"..the gift of life has revealed itself in the midst of all the losses." Henri Nouwen
I’m going to do something a little different with the slim volume I’m reading called Turn My Mourning Into Dancing by Henri Nouwen. I’m going to write about each section of the book because to do otherwise would be unmanageable. The book reveals too many truths and inspires too many thoughts to do less.
The first section of the book addresses how we deal with our own suffering. There are so many different kinds of brokenness and loss in our lives. We all struggle with letting the same situations and the same people break our hearts over and over again. The worst pain doesn’t come at the time of wounding; it comes at the time of scarring. We have all been scarred; we are all wounded.
Nouwen teaches that the way out of suffering is “in and through,” that we must accept suffering and move through it instead of fleeing from it. He says that only those who can fully face, confront, and accept their pain can heal and grow. Attempting to avoid and forget pain only temporarily masks it. Embracing your whole life, including your pain, and finding peace in spite of it keeps you whole. It sounds facile and cliched to say that it’s not about what happens to you but how you handle it, but it really is true. And this is a truth we have to learn and re-learn every day. It is perhaps the most difficult, yet most important of all truths of who we are, who we become, and how we affect the world around us.
Often, we need only to step outside of ourselves and our lives to forget in order to remember: to forget the overwhelming mess we live in and to remember the overwhelming beauty that we live among.
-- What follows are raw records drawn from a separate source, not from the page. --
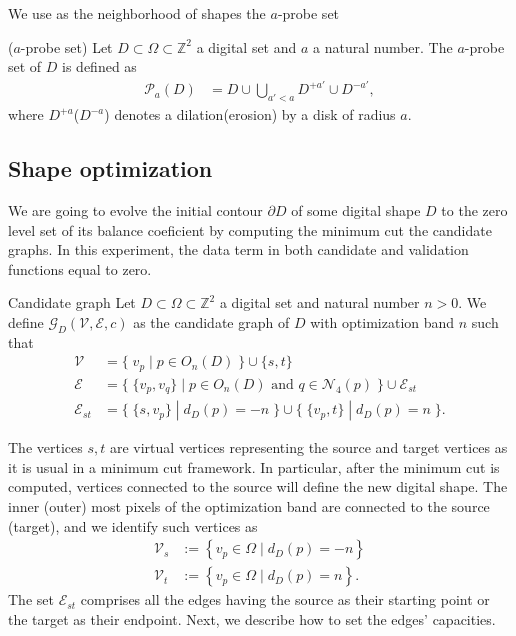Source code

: \documentclass[runningheads]{llncs}
\newcommand{\daniel}[1]{ {\color{blue}#1} }
\newcommand{\Ds}{D}
\begin{document}
%
We use as the neighborhood of shapes the $a$-probe set
%
\begin{definition}{($a$-probe set)}
	Let $\Ds \subset \Omega \subset \mathbb{Z}^2$ a digital set and $a$ a natural number. The $a$-probe set of $\Ds$ is defined as
	\begin{align*}
		\mathcal{P}_a(\Ds) &= \Ds \cup \bigcup_{a' < a}{\Ds^{+a'} \cup \Ds^{-a'}},
	\end{align*}
	where $\Ds^{+a}$($\Ds^{-a}$) denotes a dilation(erosion) by a disk of radius $a$.
\end{definition}
%

\daniel{
\subsection{Shape optimization}
We are going to evolve the initial contour $\partial D$ of some digital shape $D$ to the zero level set of its balance coeficient by computing the minimum cut the candidate graphs. In this experiment, the data term in both candidate and validation functions equal to zero.}
%
\begin{definition}{Candidate graph}
Let $D \subset \Omega \subset \mathbb{Z}^2$ a digital set and natural number $n>0$. We define $\mathcal{G}_D(\mathcal{V},\mathcal{E},c)$ as the candidate graph of $D$ with optimization band $n$ such that
%
\begin{align*}
\mathcal{V} &= \big\{\; v_p \; | \; p \in O_n(D) \;\} \cup \{s,t \big\} \\
\mathcal{E} &= \big\{ \; \{v_p,v_q\} \; | \; p \in O_n(D) \text{ and } q \in \mathcal{N}_4(p) \; \big\} \cup \mathcal{E}_{st}\\
\mathcal{E}_{st} &= \big\{\; \{s,v_p\} \; | \; d_D(p)=-n \; \big\} \cup \big\{\; \{v_p,t\} \; | \; d_D(p)=n \; \big\}.
\end{align*}
%
\end{definition}

The vertices $s,t$ are virtual vertices representing the source and target vertices as it is usual in a minimum cut framework. In particular, after the minimum cut is computed, vertices connected to the source will define the new digital shape. The inner (outer) most pixels of the optimization band are connected to the source (target), and we identify such vertices as
%
\begin{align*}
	\mathcal{V}_s &:=\left\{ v_p \in \Omega \; | \; d_{D}(p) = -n \right\} \\
	\mathcal{V}_t &:=\left\{ v_p \in \Omega \; | \; d_{D}(p) = n \right\}.
\end{align*}
%
The set $\mathcal{E}_{st}$ comprises all the edges having the source as their starting point or the target as their endpoint. Next, we describe how to set the edges' capacities.
\end{document}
Sometimes, just doing one little thing: a walk, a ride, a movie, dinner with a friend will re-center our entire lives for that one moment in time. And sometimes, that’s the best we can hope for -- one calm moment. Because all life is really about is choosing to keep breathing in gratitude and breathing out compassion. When we are wrapped up in our own pain, we skip right over the pain of others. When circumstances around us seem to be spiralling out of control, we feel helpless and insignificant, and we rant and rave just to be heard, to exert some kind of control and influence. But the voice that heals is the quiet voice of peace.